Want To Grow? Learn To Let Go – It’s made me change as a person. In the old days, I needed to control everything. Everything had to be in front of my plate. Everything I had to put my finger on. And then I realized, “O.k., that’s great, but I can only do three or four restaurants. I can’t do more. Physically I can’t be in but so many locations at the same time.” So it taught me how to be a lot more open in terms of giving. I give my partners lots of leeway to run things. And when they call me sometime and ask for my opinion, I say, “This is your department. I trust you.” By letting go like this, it gives me more time to grow as a person. And if I’m growing as a person, everybody around me is going to grow with me.

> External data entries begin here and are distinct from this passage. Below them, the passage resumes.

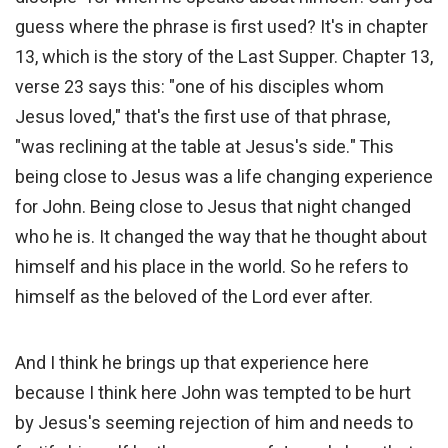
guess where the phrase is first used? It's in chapter
13, which is the story of the Last Supper. Chapter 13,
verse 23 says this: "one of his disciples whom
Jesus loved," that's the first use of that phrase,
"was reclining at the table at Jesus's side." This
being close to Jesus was a life changing experience
for John. Being close to Jesus that night changed
who he is. It changed the way that he thought about
himself and his place in the world. So he refers to
himself as the beloved of the Lord ever after.
And I think he brings up that experience here
because I think here John was tempted to be hurt
by Jesus's seeming rejection of him and needs to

Check Your Ego At The Door – I always say, “Let’s take the egos out of it. It’s a business. At the end of the day, it a business.” When I interview people, I tell them, “Let’s say I was going to build you a restaurant. It’s going to be forty seats. And you are going to be cooking for superstars, princesses, and kings. And your name is going to be one of the best chefs in the city. With forty seats, you’ll be working six, seven days a week because you’ll be the only one that can do it. Or, we could open a fish and chips stand, and the line will be around the block seven days a week, and you won’t have to be there much. Which restaurant are you going to own?” And it’s funny how the people who pick the first one…we don’t hire them. They took the business sense out of it. We’re in the business to make money. It’s not about egos. There are restaurants that get “Best Restaurant of the Year” in their city, and they end up closing. And the only reason…the only reason this is happening is because the chef and the owner took out of it, the business sense. They only did it to get the award. They wanted to be named the best restaurant in the city. Or the top chef in the city. Not the busiest restaurant in the city. And if they took their ego out…At the end of the day, it has to be a business decision. Decisions need to be made with emotions taken out of them. We do things based on what the customer wants to eat, not what our egos tell us to do.